I understand exactly why fans are angry.

It’s as if our club is completely unaware of the mountains of research out there which make it clear that online gambling has caused an epidemic of problems.

Look, I don’t want to get on a downer at the club, and especially not when they are, again, flexing their commercial muscle.

It’s the ability of the business people on our board to go out and find every last penny they can which has put us miles ahead of the Ibrox NewCo and has made sure that we’re going to stay that way. I cannot hold that against them.

But this is a slippery slope, as should be all too apparent.

Scottish football is in too deep with the alcohol and gambling companies as it is; this is why I wonder, really, if this is all that big a deal. Because when we’ve got booze and betting on the shirt already it’s a little too late to get all moral about it.

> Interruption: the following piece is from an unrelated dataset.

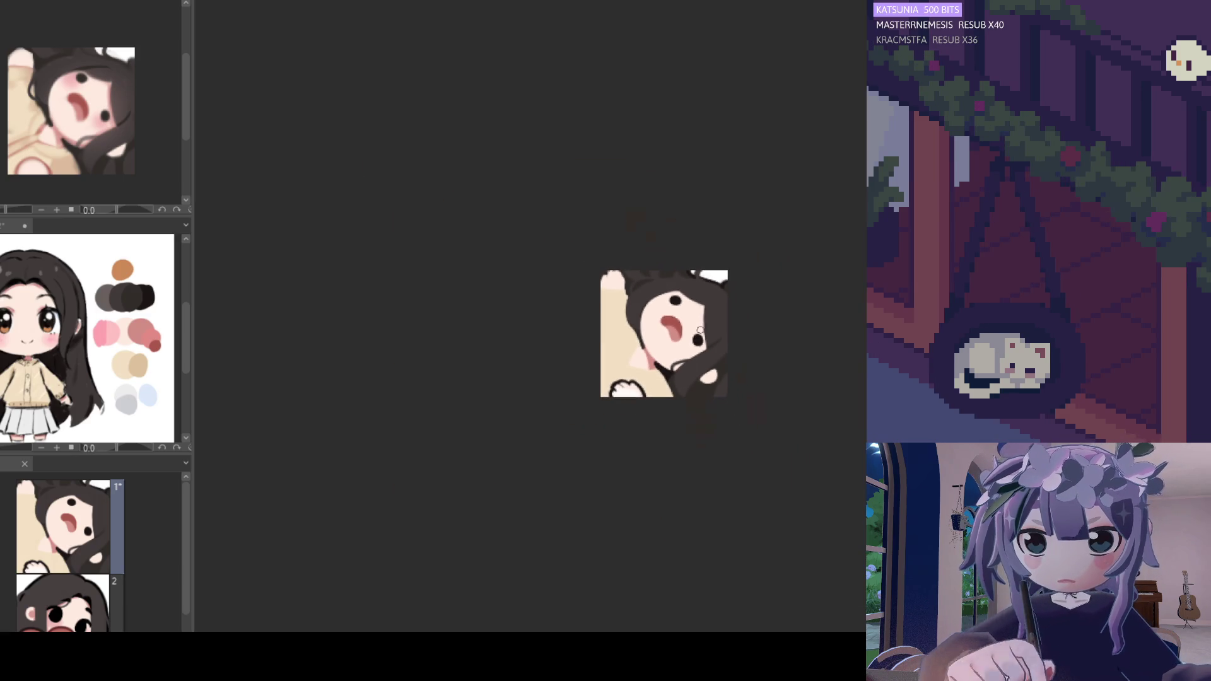
- Eyedrop a pink tone from the mouth and neck area of the emote
{"action": "scroll", "coordinate": [704, 332], "scroll_direction": "up", "scroll_amount": 3}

Yet it does disquiet me, of course, because it makes you wonder just how far down we’d go for a few quid.

Back in the day, would we have put tobacco adverts on the strip?

If BAE Systems came in with more money than Dafabet, would we take their money and pretend not to know about Indonesia and other places where their “products” are in use?

Celtic is not just a football club; we are a social institution.

This is why those fans who have objected and made their feelings plain have done so, and I am in total sympathy with them on that score. There has to be a line somewhere, and I would hope to God that those who run things up at Parkhead know where that line is, because we cannot cross it without losing what we are.

So whilst I won’t completely join the chorus of condemnation – The Record has featured the fan’s anger, but underneath is a grim disappointment that their own favourite club didn’t think of this first – I won’t knock it either, because I do get where they are coming from.

Whilst I can’t get overly animated about it, I think it’s high time we started to move away from those so-called “traditional” markets. In the end, we’ll have to because the government is going to end up doing it for us. I’d rather we got in front of that.